▸ **Input records**:
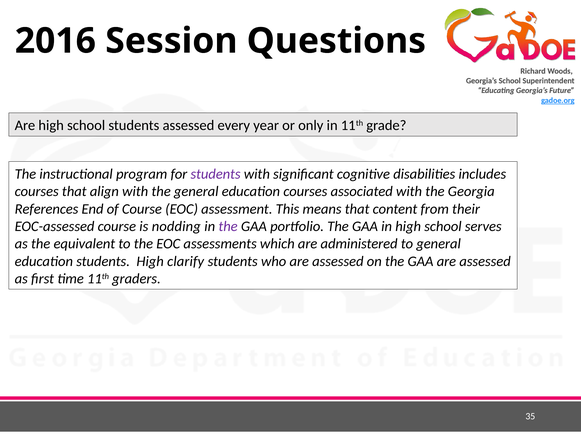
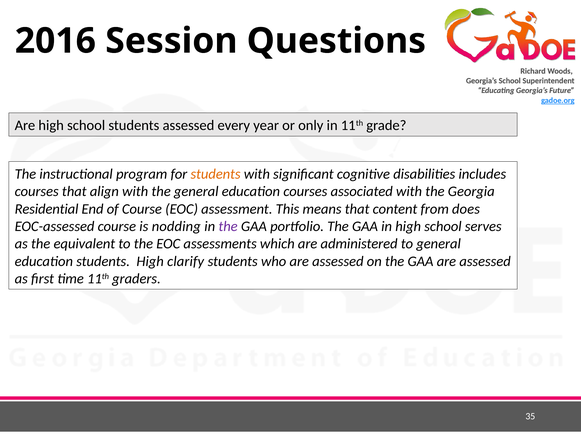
students at (216, 174) colour: purple -> orange
References: References -> Residential
their: their -> does
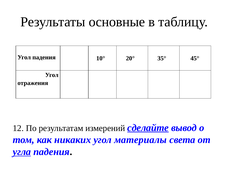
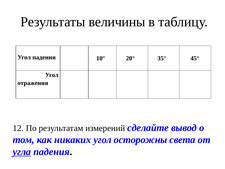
основные: основные -> величины
сделайте underline: present -> none
материалы: материалы -> осторожны
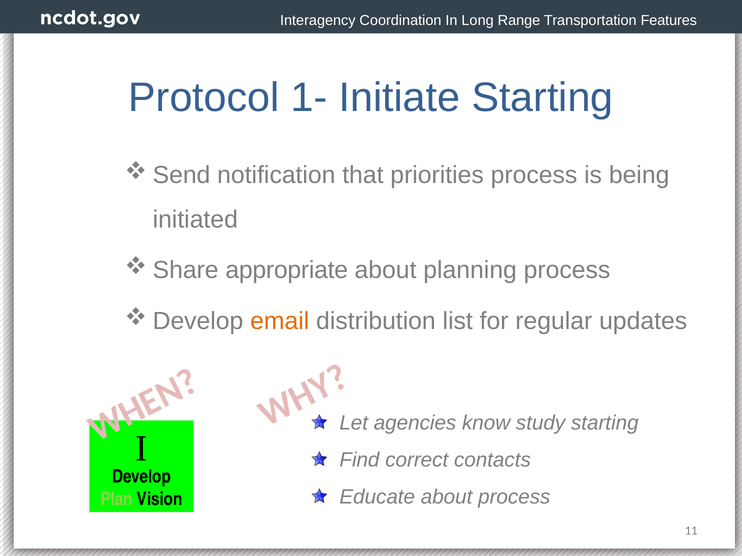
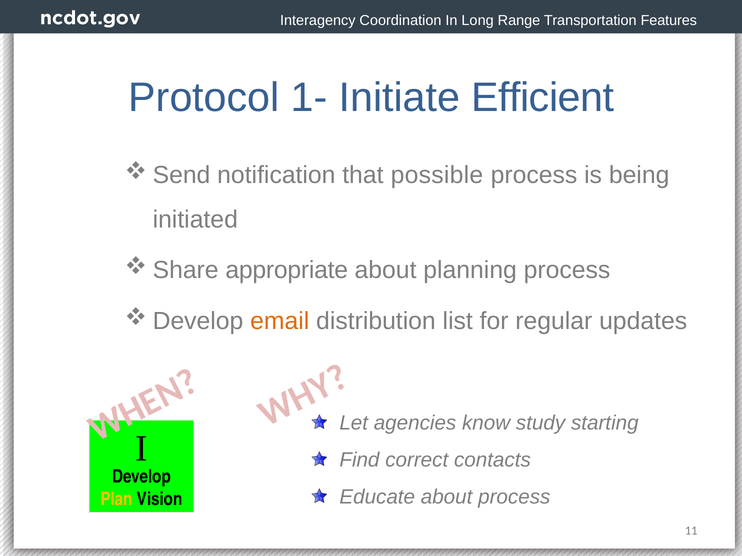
Initiate Starting: Starting -> Efficient
priorities: priorities -> possible
Plan colour: light green -> yellow
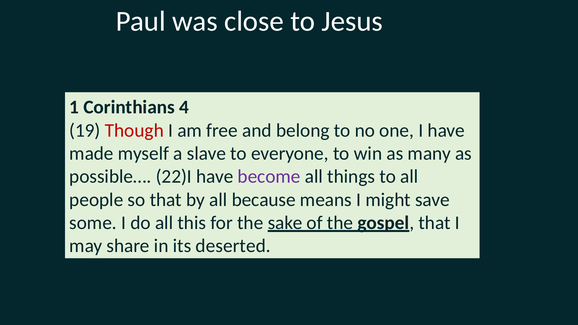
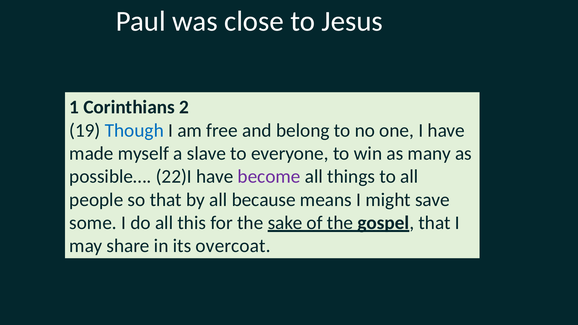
4: 4 -> 2
Though colour: red -> blue
deserted: deserted -> overcoat
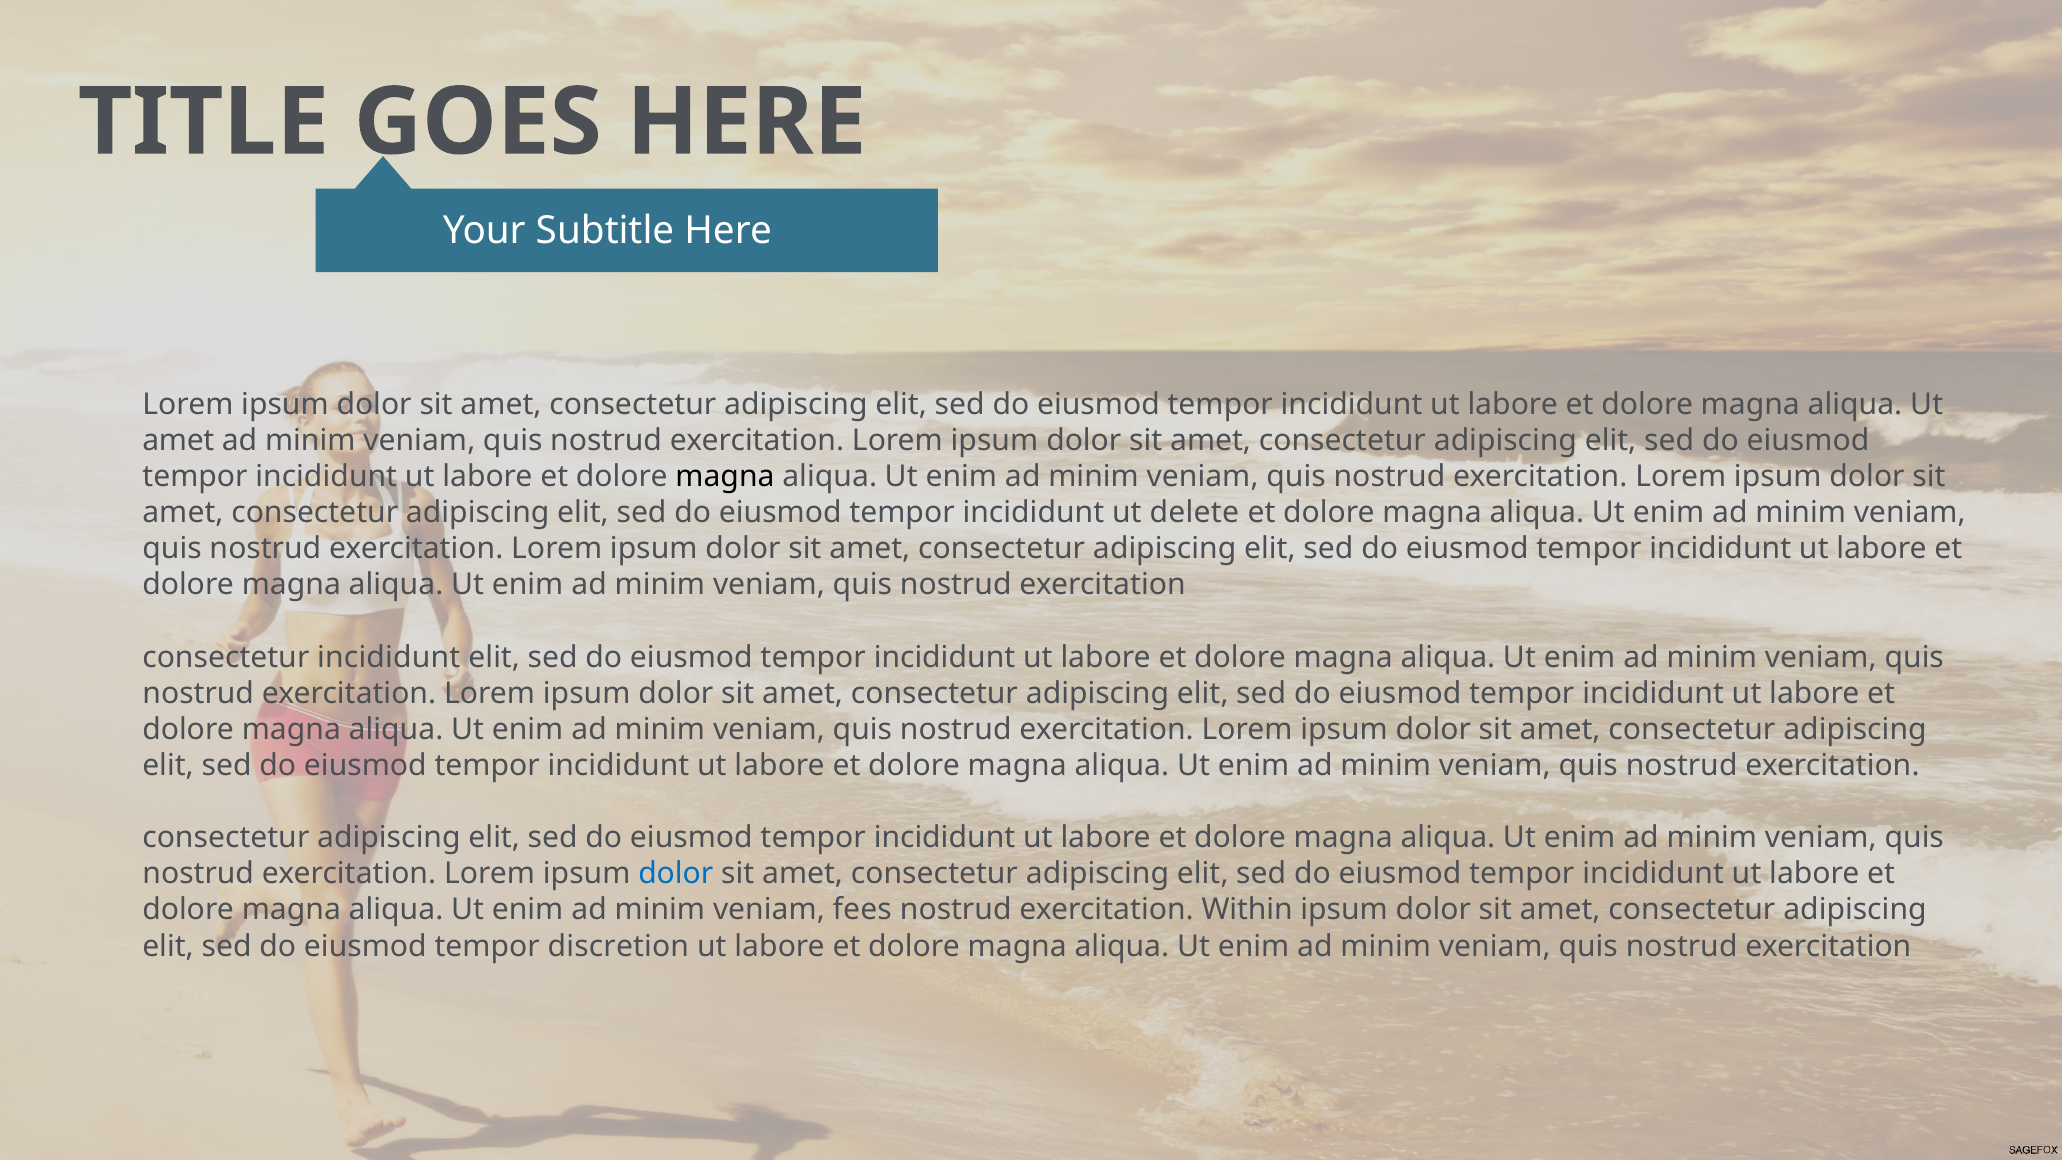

▸ **What the exercise asks**: Transcribe every line accompanying the items above verbatim, omitting the pictures from your answer.

▸ **Answer to the problem**:
students at (216, 174) colour: purple -> orange
References: References -> Residential
their: their -> does
основные: основные -> величины
сделайте underline: present -> none
материалы: материалы -> осторожны
Initiate Starting: Starting -> Efficient
priorities: priorities -> possible
Plan colour: light green -> yellow
4: 4 -> 2
Though colour: red -> blue
deserted: deserted -> overcoat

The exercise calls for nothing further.